Preventative Measures

  • Automated production database backup restoration.
  • Enable High availability for automatic failovers
  • Alerting on Azure maintenance even when downtime is not expected.
  • Configure Azure Postgres maintenance window away from default to a window within observable hours.

Conclusion

Microsoft Azure’s postgres DB infrastructure experienced severe downtime as a result of unplanned downtime during routine maintenance which resulted in degraded API performance, database inaccessibility and delayed webhook dispatches.

Microsoft Azure will be providing a detailed root cause analysis within the next 5 business days at which time we’ll append to this report.

Posted May 26, 2023 - 11:51 SAST

Resolved

This incident has been resolved.
Posted May 26, 2023 - 07:17 SAST

Update

Stitch has switched to a redundant provider and services are back to being fully operational.
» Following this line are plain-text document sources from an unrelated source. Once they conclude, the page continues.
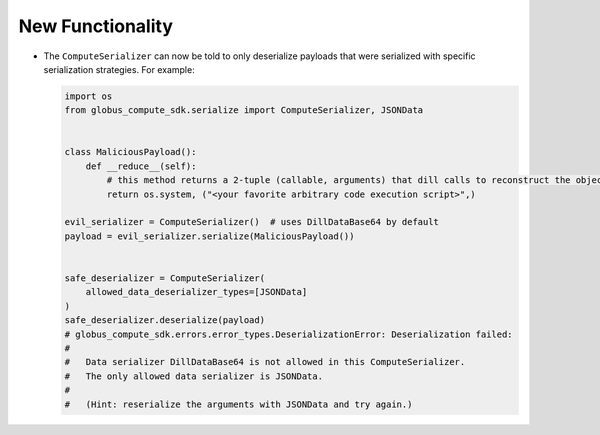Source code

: New Functionality
^^^^^^^^^^^^^^^^^

- The ``ComputeSerializer`` can now be told to only deserialize payloads that were
  serialized with specific serialization strategies. For example:

  .. code-block:: python

    import os
    from globus_compute_sdk.serialize import ComputeSerializer, JSONData


    class MaliciousPayload():
        def __reduce__(self):
            # this method returns a 2-tuple (callable, arguments) that dill calls to reconstruct the object
            return os.system, ("<your favorite arbitrary code execution script>",)

    evil_serializer = ComputeSerializer()  # uses DillDataBase64 by default
    payload = evil_serializer.serialize(MaliciousPayload())


    safe_deserializer = ComputeSerializer(
        allowed_data_deserializer_types=[JSONData]
    )
    safe_deserializer.deserialize(payload)
    # globus_compute_sdk.errors.error_types.DeserializationError: Deserialization failed:
    #
    #   Data serializer DillDataBase64 is not allowed in this ComputeSerializer.
    #   The only allowed data serializer is JSONData.
    #
    #   (Hint: reserialize the arguments with JSONData and try again.)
We will continue to closely monitor this service's health.
Posted May 26, 2023 - 06:31 SAST

Update

We are continuing to monitor for any further issues.
Posted May 26, 2023 - 06:17 SAST

Monitoring

The Stitch API is currently unavailable due to unexpected downtime with Azure's PostgreSQL servers
Posted May 26, 2023 - 00:30 SAST
This incident affected: Stitch (Stitch API).